__Assignment__
Gather, from the data below, each line in which the word "Trainer" occurs.

*** Opening Records supplied ***

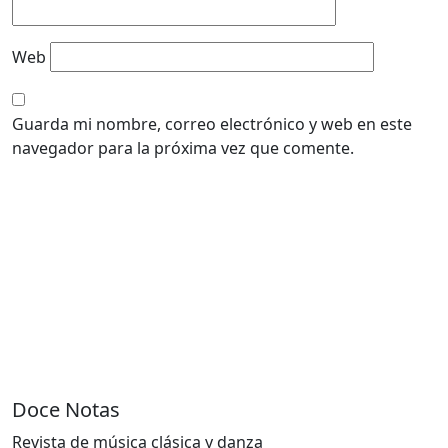
Web
Guarda mi nombre, correo electrónico y web en este
navegador para la próxima vez que comente.
Doce Notas
Revista de música clásica y danza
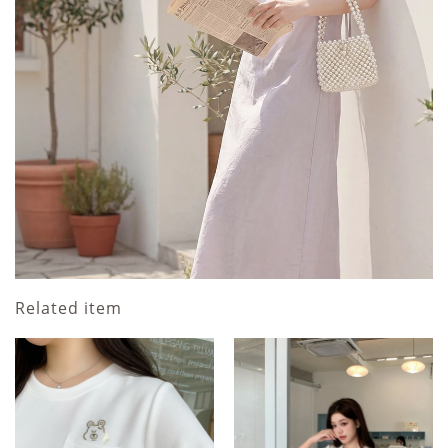
Related item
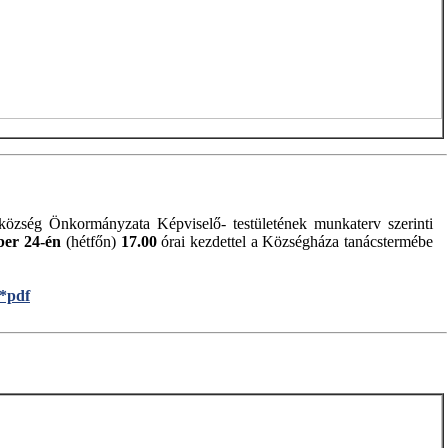
özség Önkormányzata Képviselő- testületének munkaterv szerinti
ber 24-én
(hétfőn)
17.00
órai kezdettel a Községháza tanácstermébe
 *pdf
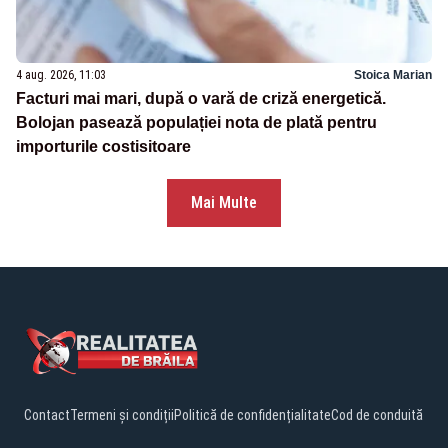
4 aug. 2026, 11:03
Stoica Marian
Facturi mai mari, după o vară de criză energetică.
Bolojan pasează populației nota de plată pentru
importurile costisitoare
Mai Multe
Contact
Termeni și condiții
Politică de confidențialitate
Cod de conduită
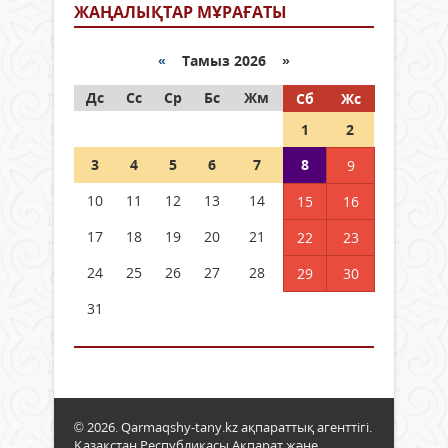
ЖАҢАЛЫҚТАР МҰРАҒАТЫ
«
Тамыз 2026 »
Дс
Сс
Ср
Бс
Жм
Сб
Жс
1
2
3
4
5
6
7
8
9
10
11
12
13
14
15
16
17
18
19
20
21
22
23
24
25
26
27
28
29
30
31
© 2026. Qarmaqshy-tany.kz ақпараттық агенттігі.
Қазақстан Республикасы Ақпарат және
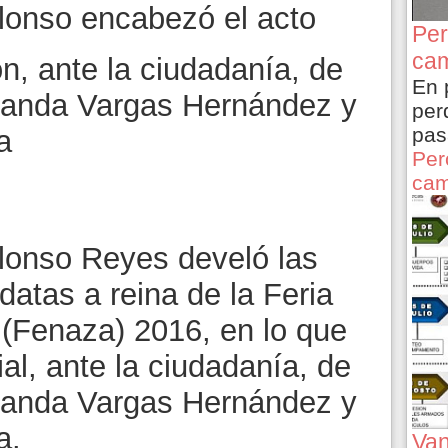
lonso encabezó el acto
Per
cam
n, ante la ciudadanía, de
En 
rnanda Vargas Hernández y
per
pas
na
Per
cam
lonso Reyes develó las
datas a reina de la Feria
(Fenaza) 2016, en lo que
ial, ante la ciudadanía, de
rnanda Vargas Hernández y
a.
Van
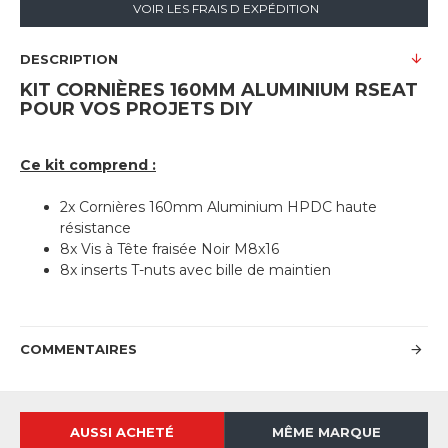
VOIR LES FRAIS D EXPÉDITION
DESCRIPTION
KIT CORNIÈRES 160MM ALUMINIUM RSEAT
POUR VOS PROJETS DIY
Ce kit comprend :
2x Cornières 160mm Aluminium HPDC haute
résistance
8x Vis à Tête fraisée Noir M8x16
8x inserts T-nuts avec bille de maintien
COMMENTAIRES
AUSSI ACHETÉ
MÊME MARQUE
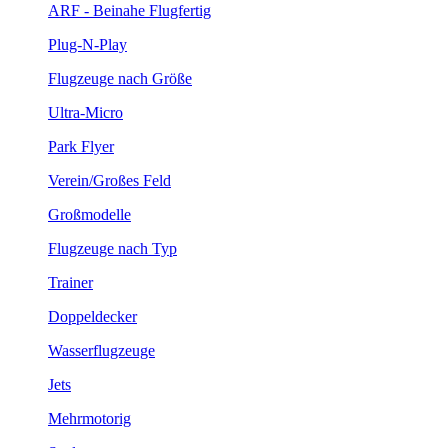
ARF - Beinahe Flugfertig
Plug-N-Play
Flugzeuge nach Größe
Ultra-Micro
Park Flyer
Verein/Großes Feld
Großmodelle
Flugzeuge nach Typ
Trainer
Doppeldecker
Wasserflugzeuge
Jets
Mehrmotorig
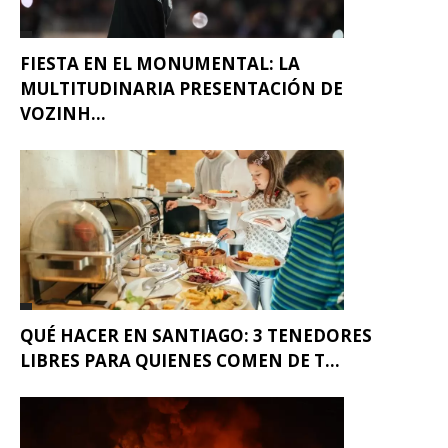
FIESTA EN EL MONUMENTAL: LA
MULTITUDINARIA PRESENTACIÓN DE
VOZINH...
QUÉ HACER EN SANTIAGO: 3 TENEDORES
LIBRES PARA QUIENES COMEN DE T...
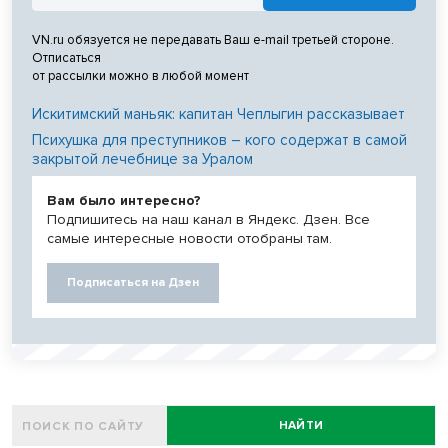
VN.ru обязуется не передавать Ваш e-mail третьей стороне.
Отписаться
от рассылки можно в любой момент
Искитимский маньяк: капитан Чеплыгин рассказывает
Психушка для преступников – кого содержат в самой
закрытой лечебнице за Уралом
Вам было интересно?
Подпишитесь на наш канал в Яндекс. Дзен. Все
самые интересные новости отобраны там.
Подписаться на Дзен
НАЙТИ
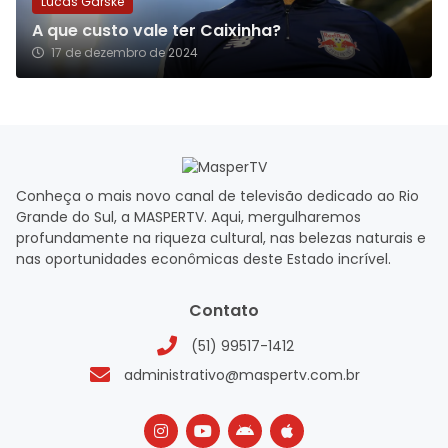
Lucas Garske
A que custo vale ter Caixinha?
17 de dezembro de 2024
Conheça o mais novo canal de televisão dedicado ao Rio
Grande do Sul, a MASPERTV. Aqui, mergulharemos
profundamente na riqueza cultural, nas belezas naturais e
nas oportunidades econômicas deste Estado incrível.
Contato
(51) 99517-1412
administrativo@maspertv.com.br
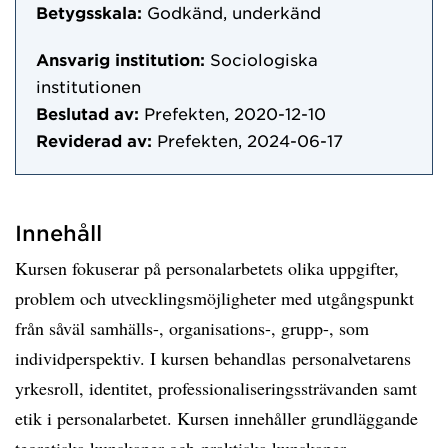
Betygsskala:
Godkänd, underkänd
Ansvarig institution:
Sociologiska
institutionen
Beslutad av:
Prefekten, 2020-12-10
Reviderad av:
Prefekten, 2024-06-17
Innehåll
Kursen fokuserar på personalarbetets olika uppgifter,
problem och utvecklingsmöjligheter med utgångspunkt
från såväl samhälls-, organisations-, grupp-, som
individperspektiv. I kursen behandlas personalvetarens
yrkesroll, identitet, professionaliseringssträvanden samt
etik i personalarbetet. Kursen innehåller grundläggande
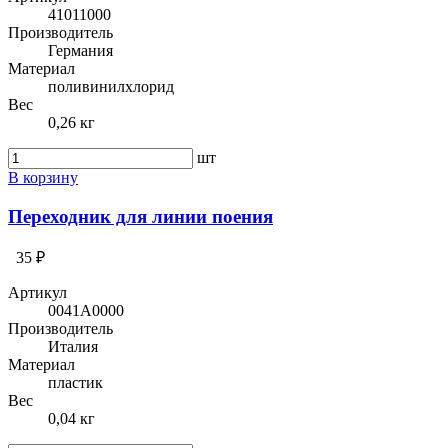
41011000
Производитель
Германия
Материал
поливинилхлорид
Вес
0,26 кг
шт
В корзину
Переходник для линии поения
35 ₽
Артикул
0041A0000
Производитель
Италия
Материал
пластик
Вес
0,04 кг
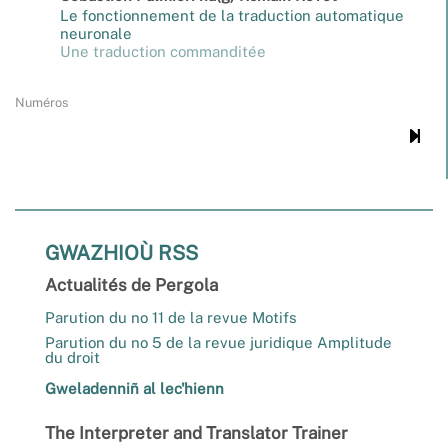
Le fonctionnement de la traduction automatique
neuronale
Une traduction commanditée
Numéros
GWAZHIOÙ RSS
Actualités de Pergola
Parution du no 11 de la revue Motifs
Parution du no 5 de la revue juridique Amplitude
du droit
Gweladenniñ al lec'hienn
The Interpreter and Translator Trainer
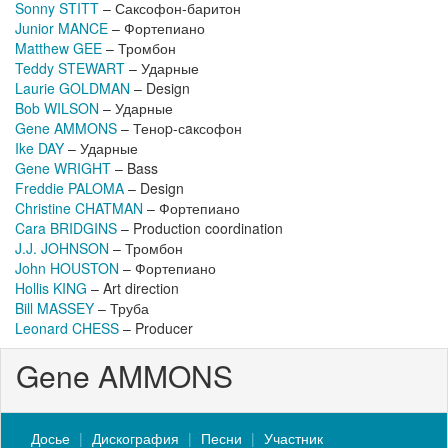
Sonny STITT
– Саксофон-баритон
Junior MANCE
– Фортепиано
Matthew GEE
– Тромбон
Teddy STEWART
– Ударные
Laurie GOLDMAN
– Design
Bob WILSON
– Ударные
Gene AMMONS
– Теноp-сaксофон
Ike DAY
– Ударные
Gene WRIGHT
– Bass
Freddie PALOMA
– Design
Christine CHATMAN
– Фортепиано
Cara BRIDGINS
– Production coordination
J.J. JOHNSON
– Тромбон
John HOUSTON
– Фортепиано
Hollis KING
– Art direction
Bill MASSEY
– Труба
Leonard CHESS
– Producer
Gene AMMONS
Досье
Дискография
Песни
Участник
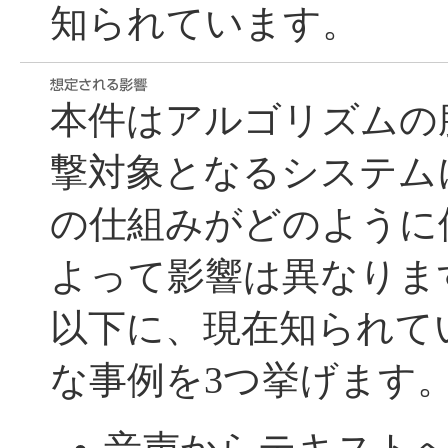
知られています。
本件はアルゴリズムの
撃対象となるシステム
の仕組みがどのように
よって影響は異なりま
以下に、現在知られて
な事例を3つ挙げます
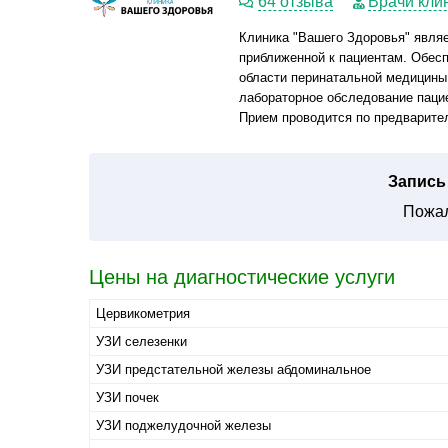
64 отзыва
Врачи кли
Клиника "Вашего Здоровья" явля
приближенной к пациентам. Обес
области перинатальной медицины.
лабораторное обследование пацие
Прием проводится по предварите
Запись 
Пожал
Цены на диагностические услуги
Цервикометрия
УЗИ селезенки
УЗИ предстательной железы абдоминальное
УЗИ почек
УЗИ поджелудочной железы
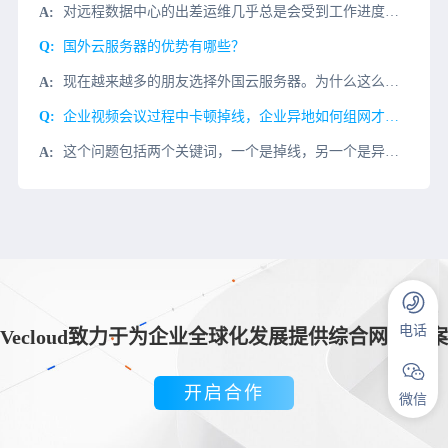
对远程数据中心的出差运维几乎总是会受到工作进度的限制，因此其成败往往决定于你是否有良好的组织、计划，聘请的管理人员是否有这方面的经验，这篇文章中有一些技巧有助于确保你的下一个远程数据中心的维护是否成功
国外云服务器的优势有哪些？
现在越来越多的朋友选择外国云服务器。为什么这么多人选择外国云服务器而不是国内云服务器？这与外国云服务器的优势有关。以下小系列将向您介绍外国云服务器的优势？首先，与国内云服务器不同，国外云服务器最大的优
企业视频会议过程中卡顿掉线，企业异地如何组网才能不卡？
这个问题包括两个关键词，一个是掉线，另一个是异地。解决这个问题也需要从这两个问题开始。掉线可能是链路的延迟和抖动，这将极大地影响体验。这种现象在异地的在线工作中更为常见。然后，企业网络需要打破区域限制
电话
Vecloud致力于为企业全球化发展提供综合网络方案
开启合作
微信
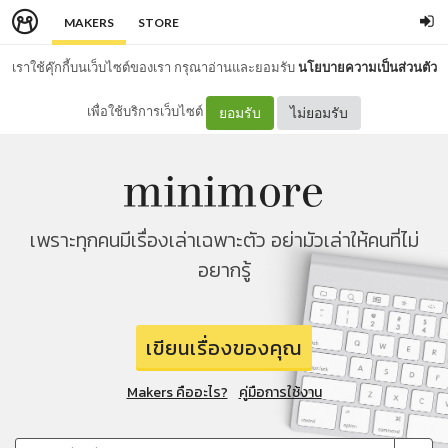
MAKERS
STORE
เราใช้คุ๊กกี้บนเว็บไซต์ของเรา กรุณาอ่านและยอมรับ
นโยบายความเป็นส่วนตัว
เพื่อใช้บริการเว็บไซต์
ยอมรับ
ไม่ยอมรับ
เพราะทุกคนมีเรื่องเล่าเฉพาะตัว อย่ามัวเล่าให้คนที่ไม่
อยากรู้
เขียนเรื่องของคุณ
Makers คืออะไร?
คู่มือการใช้งาน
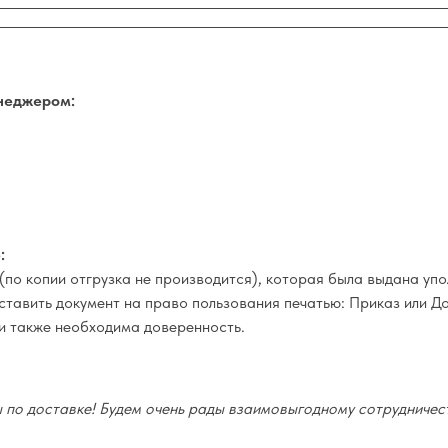
неджером:
:
(по копии отгрузка не производится), которая была выдана у
оставить документ на право пользования печатью: Приказ или Д
и также необходима доверенность.
по доставке! Будем очень рады взаимовыгодному сотрудничест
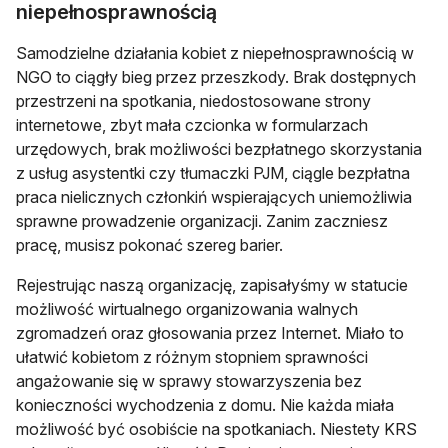
niepełnosprawnością
Samodzielne działania kobiet z niepełnosprawnością w
NGO to ciągły bieg przez przeszkody. Brak dostępnych
przestrzeni na spotkania, niedostosowane strony
internetowe, zbyt mała czcionka w formularzach
urzędowych, brak możliwości bezpłatnego skorzystania
z usług asystentki czy tłumaczki PJM, ciągle bezpłatna
praca nielicznych członkiń wspierających uniemożliwia
sprawne prowadzenie organizacji. Zanim zaczniesz
pracę, musisz pokonać szereg barier.
Rejestrując naszą organizację, zapisałyśmy w statucie
możliwość wirtualnego organizowania walnych
zgromadzeń oraz głosowania przez Internet. Miało to
ułatwić kobietom z różnym stopniem sprawności
angażowanie się w sprawy stowarzyszenia bez
konieczności wychodzenia z domu. Nie każda miała
możliwość być osobiście na spotkaniach. Niestety KRS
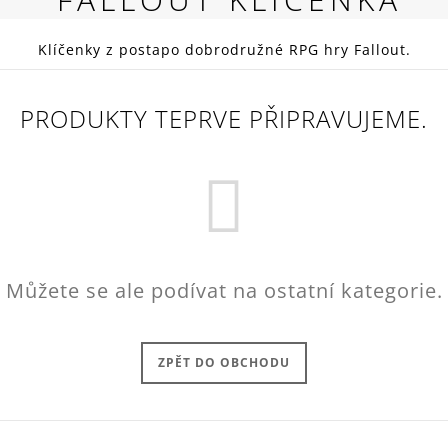
RED
269 Kč
Klíčenky z postapo dobrodružné RPG hry Fallout.
PRODUKTY TEPRVE PŘIPRAVUJEME.
Můžete se ale podívat na ostatní kategorie.
ZPĚT DO OBCHODU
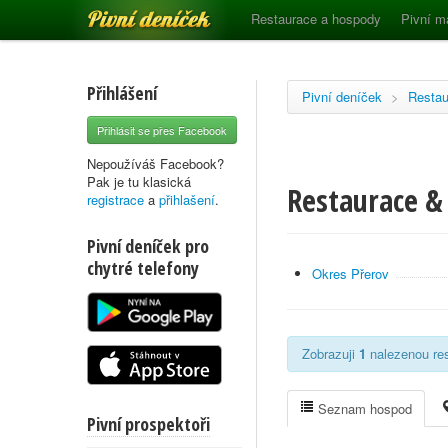
Pivní deníček
Restaurace a hospody
Pivní m
Přihlášení
Pivní deníček
>
Restau
Přihlásit se přes Facebook
Nepoužíváš Facebook?
Pak je tu klasická
Restaurace &
registrace
a
přihlašení
.
Pivní deníček pro
chytré telefony
Okres Přerov
Zobrazuji
1
nalezenou res
Seznam hospod
Pivní prospektoři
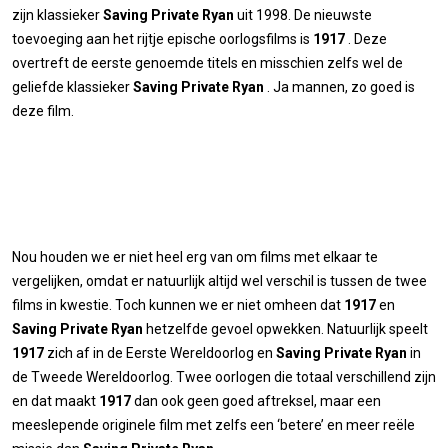
zijn klassieker
Saving Private Ryan
uit 1998. De nieuwste
toevoeging aan het rijtje epische oorlogsfilms is
1917
. Deze
overtreft de eerste genoemde titels en misschien zelfs wel de
geliefde klassieker
Saving Private Ryan
. Ja mannen, zo goed is
deze film.
Nou houden we er niet heel erg van om films met elkaar te
vergelijken, omdat er natuurlijk altijd wel verschil is tussen de twee
films in kwestie. Toch kunnen we er niet omheen dat
1917
en
Saving Private Ryan
hetzelfde gevoel opwekken. Natuurlijk speelt
1917
zich af in de Eerste Wereldoorlog en
Saving Private Ryan
in
de Tweede Wereldoorlog. Twee oorlogen die totaal verschillend zijn
en dat maakt
1917
dan ook geen goed aftreksel, maar een
meeslepende originele film met zelfs een ‘betere’ en meer reële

*** Closing Records supplied ***

__Output of the exercise__
Trainer
The Interpreter and Translator Trainer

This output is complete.